Vuelvo a la pareja de británicos. Que sí, lo son. Ella lee en papel, él en libro electrónico. No varían la rutina. No lo dije, son mayores. Dicho así es no decir nada: son ancianos. Mejor así. No veo lo que leen. Están absortos en la lectura y lo que sucede a su alrededor les importa un pito. Lo tienen muy visto. Ahí les dejo a lo suyo. Me voy al bar.

No sé que hago bajo la sombrilla. El sol juega al escondite con las nubes y el viento las zigzaguea.

Estoy cansado de la posición decúbito supina y me doy un paseo por la zona.

Las tumbonas de las piscinas están ocupadas por ingleses – mayoría – alemanes, algunos franceses y españoles.

No hay que ser un gran observador para comprobar quienes son los recién llegados, el color de la piel los delata. A los del brexit se les nota mucho. Su aspecto lechoso o encerado se va tornando sonrosado primero, luego cambian al color langostino cocido y al final, y con mucho tesón, pasan al tono churrasco pasado.

Los móviles no faltan. Algunos dormitan, otros roncan y muchos leen. Sí, leen. Periódicos, revistas, libros.

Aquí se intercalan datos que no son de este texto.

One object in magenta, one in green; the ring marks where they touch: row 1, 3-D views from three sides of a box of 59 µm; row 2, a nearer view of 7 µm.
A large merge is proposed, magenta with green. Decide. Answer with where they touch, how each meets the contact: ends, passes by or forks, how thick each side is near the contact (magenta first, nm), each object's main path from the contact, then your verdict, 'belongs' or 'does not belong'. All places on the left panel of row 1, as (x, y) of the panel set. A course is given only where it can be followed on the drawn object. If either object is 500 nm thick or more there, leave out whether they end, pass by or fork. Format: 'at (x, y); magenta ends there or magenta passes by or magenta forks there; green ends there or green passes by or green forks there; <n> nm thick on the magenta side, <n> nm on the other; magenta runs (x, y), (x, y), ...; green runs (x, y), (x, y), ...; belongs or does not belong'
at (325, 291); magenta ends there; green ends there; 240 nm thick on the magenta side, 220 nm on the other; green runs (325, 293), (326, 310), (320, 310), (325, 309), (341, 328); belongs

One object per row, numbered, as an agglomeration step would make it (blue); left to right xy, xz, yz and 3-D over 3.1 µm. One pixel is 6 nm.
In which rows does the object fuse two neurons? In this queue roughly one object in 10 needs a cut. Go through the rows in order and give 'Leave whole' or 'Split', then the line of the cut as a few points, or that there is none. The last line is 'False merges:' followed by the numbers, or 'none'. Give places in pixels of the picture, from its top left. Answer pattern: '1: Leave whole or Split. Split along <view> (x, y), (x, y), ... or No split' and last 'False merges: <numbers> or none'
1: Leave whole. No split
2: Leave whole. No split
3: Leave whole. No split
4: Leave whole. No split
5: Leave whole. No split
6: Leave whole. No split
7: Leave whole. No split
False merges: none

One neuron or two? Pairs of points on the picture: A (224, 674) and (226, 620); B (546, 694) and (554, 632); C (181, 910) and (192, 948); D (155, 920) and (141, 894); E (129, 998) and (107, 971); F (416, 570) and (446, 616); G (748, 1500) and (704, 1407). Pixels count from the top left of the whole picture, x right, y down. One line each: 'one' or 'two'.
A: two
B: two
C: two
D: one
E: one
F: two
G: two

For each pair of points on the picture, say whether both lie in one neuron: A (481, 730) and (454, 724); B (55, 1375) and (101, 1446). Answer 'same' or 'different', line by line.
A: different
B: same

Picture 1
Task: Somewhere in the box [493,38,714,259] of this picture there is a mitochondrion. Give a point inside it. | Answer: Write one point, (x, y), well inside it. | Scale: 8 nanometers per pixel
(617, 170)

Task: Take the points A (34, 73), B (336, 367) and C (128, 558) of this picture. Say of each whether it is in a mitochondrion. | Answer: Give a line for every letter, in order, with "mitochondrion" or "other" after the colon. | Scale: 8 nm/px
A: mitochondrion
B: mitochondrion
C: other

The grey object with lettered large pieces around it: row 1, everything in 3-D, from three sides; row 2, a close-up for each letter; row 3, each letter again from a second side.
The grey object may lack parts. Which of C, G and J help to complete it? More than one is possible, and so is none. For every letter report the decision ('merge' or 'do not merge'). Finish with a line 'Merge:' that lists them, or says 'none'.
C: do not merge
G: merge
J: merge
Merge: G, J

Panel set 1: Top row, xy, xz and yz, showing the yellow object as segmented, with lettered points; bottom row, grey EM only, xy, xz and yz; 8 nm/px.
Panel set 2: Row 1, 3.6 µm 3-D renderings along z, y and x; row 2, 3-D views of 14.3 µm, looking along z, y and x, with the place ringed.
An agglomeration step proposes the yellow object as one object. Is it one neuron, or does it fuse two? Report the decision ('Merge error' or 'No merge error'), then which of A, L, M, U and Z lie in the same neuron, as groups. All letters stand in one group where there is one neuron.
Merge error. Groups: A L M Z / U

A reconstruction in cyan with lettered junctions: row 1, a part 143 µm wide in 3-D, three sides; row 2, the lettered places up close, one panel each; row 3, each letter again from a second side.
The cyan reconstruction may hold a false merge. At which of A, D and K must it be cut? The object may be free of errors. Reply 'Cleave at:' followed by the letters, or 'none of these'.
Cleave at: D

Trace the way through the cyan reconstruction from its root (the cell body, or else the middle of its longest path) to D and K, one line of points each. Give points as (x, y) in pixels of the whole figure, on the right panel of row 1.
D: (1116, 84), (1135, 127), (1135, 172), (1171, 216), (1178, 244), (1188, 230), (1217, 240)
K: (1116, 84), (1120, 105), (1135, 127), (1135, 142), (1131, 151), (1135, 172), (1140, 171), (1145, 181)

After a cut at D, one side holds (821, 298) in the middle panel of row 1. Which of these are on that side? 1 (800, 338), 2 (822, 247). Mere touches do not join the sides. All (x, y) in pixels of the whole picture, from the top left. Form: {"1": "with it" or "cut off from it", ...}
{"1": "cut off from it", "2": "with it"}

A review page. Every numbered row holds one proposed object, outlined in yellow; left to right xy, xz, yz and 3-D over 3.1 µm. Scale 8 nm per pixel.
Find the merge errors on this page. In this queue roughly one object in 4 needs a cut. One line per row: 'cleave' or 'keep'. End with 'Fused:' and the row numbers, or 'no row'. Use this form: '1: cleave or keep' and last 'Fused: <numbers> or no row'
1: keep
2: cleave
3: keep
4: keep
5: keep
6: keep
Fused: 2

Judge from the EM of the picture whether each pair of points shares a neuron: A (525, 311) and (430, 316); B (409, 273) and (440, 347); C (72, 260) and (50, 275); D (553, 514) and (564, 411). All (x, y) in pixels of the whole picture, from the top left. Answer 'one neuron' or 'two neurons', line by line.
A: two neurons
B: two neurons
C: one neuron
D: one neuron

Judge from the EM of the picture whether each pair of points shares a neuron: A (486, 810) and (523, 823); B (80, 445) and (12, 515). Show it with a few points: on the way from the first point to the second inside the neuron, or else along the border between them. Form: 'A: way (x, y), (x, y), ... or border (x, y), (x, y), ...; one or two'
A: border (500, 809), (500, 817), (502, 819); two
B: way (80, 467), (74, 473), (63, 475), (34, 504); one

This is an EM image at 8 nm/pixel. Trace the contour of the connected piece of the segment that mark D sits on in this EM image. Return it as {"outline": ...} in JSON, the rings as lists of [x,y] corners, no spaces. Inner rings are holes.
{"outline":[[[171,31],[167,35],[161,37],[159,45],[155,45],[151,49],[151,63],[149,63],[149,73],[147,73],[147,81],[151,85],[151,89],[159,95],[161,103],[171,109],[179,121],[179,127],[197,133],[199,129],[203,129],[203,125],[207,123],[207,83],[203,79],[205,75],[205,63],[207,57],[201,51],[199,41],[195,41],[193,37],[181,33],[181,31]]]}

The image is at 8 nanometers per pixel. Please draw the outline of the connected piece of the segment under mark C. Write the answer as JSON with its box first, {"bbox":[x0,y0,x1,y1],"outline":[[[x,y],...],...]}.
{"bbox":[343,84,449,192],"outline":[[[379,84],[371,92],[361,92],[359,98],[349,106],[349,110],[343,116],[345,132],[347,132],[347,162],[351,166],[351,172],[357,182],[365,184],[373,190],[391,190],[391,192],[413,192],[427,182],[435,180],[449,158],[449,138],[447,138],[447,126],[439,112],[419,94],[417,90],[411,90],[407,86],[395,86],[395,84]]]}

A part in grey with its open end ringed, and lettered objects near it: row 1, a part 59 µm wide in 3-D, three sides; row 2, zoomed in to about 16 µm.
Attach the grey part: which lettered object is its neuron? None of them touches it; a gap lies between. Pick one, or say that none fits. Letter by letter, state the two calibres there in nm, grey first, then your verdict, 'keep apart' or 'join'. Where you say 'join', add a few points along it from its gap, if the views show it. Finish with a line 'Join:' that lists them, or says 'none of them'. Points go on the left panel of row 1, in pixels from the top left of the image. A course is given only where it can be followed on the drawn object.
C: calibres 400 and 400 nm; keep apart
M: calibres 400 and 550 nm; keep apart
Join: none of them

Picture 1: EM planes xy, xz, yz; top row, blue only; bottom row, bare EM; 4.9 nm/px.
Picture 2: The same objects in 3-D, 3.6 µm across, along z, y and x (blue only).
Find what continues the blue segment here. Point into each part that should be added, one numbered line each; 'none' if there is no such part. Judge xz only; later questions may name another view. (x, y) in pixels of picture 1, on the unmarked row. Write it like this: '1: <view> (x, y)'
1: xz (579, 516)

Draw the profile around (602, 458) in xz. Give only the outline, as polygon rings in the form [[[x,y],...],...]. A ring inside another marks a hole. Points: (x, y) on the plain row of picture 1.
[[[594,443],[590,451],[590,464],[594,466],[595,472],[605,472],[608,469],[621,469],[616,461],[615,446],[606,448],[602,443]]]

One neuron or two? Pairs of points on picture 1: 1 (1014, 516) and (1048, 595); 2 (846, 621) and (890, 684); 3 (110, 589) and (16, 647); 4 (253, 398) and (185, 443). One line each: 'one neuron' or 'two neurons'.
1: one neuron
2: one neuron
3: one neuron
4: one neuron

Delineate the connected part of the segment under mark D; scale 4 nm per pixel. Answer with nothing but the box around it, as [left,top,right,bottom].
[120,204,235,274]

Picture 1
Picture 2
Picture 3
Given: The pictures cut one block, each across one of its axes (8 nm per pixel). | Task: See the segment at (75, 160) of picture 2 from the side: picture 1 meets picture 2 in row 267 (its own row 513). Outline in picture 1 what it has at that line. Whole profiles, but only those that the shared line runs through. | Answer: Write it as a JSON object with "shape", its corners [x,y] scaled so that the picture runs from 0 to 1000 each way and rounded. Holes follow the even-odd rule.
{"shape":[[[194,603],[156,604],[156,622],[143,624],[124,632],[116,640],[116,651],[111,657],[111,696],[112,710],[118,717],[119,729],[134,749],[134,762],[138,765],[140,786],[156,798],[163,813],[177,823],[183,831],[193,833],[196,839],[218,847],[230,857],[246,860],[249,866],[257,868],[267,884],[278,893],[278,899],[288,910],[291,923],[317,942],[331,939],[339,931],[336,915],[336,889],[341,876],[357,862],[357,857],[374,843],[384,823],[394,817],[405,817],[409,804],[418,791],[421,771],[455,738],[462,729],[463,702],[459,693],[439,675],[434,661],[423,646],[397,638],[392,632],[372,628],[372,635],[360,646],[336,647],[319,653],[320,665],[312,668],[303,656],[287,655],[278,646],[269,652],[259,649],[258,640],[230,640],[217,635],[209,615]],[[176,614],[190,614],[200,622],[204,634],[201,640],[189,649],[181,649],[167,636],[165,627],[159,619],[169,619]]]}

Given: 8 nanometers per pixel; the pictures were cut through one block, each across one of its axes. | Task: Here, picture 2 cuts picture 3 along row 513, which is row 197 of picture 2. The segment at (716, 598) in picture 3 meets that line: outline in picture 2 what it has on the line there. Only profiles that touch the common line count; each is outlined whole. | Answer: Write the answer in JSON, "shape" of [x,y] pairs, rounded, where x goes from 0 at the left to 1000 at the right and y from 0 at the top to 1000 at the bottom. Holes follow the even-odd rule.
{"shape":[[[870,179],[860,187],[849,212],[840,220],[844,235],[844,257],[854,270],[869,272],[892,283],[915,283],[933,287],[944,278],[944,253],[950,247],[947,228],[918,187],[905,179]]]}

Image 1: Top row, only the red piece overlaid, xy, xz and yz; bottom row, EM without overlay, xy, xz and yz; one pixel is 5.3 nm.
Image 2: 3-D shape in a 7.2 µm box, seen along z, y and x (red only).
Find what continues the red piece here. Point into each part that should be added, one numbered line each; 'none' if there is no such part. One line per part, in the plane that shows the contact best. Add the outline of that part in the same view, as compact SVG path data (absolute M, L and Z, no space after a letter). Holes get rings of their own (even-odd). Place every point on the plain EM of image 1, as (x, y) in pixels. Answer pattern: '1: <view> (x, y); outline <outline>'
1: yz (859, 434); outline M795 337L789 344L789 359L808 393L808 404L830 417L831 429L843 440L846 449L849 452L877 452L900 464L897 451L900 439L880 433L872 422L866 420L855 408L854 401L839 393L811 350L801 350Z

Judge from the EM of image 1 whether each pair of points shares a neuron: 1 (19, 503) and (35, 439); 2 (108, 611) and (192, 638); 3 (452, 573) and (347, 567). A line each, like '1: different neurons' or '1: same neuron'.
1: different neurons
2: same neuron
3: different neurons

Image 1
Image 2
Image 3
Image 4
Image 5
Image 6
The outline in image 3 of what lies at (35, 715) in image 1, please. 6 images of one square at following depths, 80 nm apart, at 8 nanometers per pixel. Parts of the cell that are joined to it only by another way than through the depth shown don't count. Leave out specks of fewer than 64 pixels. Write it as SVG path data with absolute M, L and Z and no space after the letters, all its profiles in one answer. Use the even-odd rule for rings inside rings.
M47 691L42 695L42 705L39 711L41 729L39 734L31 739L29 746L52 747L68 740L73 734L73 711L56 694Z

Doy otra vuelta y voy haciendo recuento. A los españoles los detecto enseguida. Ya saben, nuestro tono de voz nos delata. Entre los compatriotas solo encuentro una lectora, los demás se dedican al acto contemplativo o en su defecto a aporrear el móvil.

Seguidores del papel y del libro electrónico se reparten en esa Babilonia de tumbonas. Hay muchos lectores, la mayoría lo son. Entre ellos destacan los hijos de la Pérfida Albión.

El hábito lector se tiene o no se tiene. No le demos vueltas, en España se lee poco.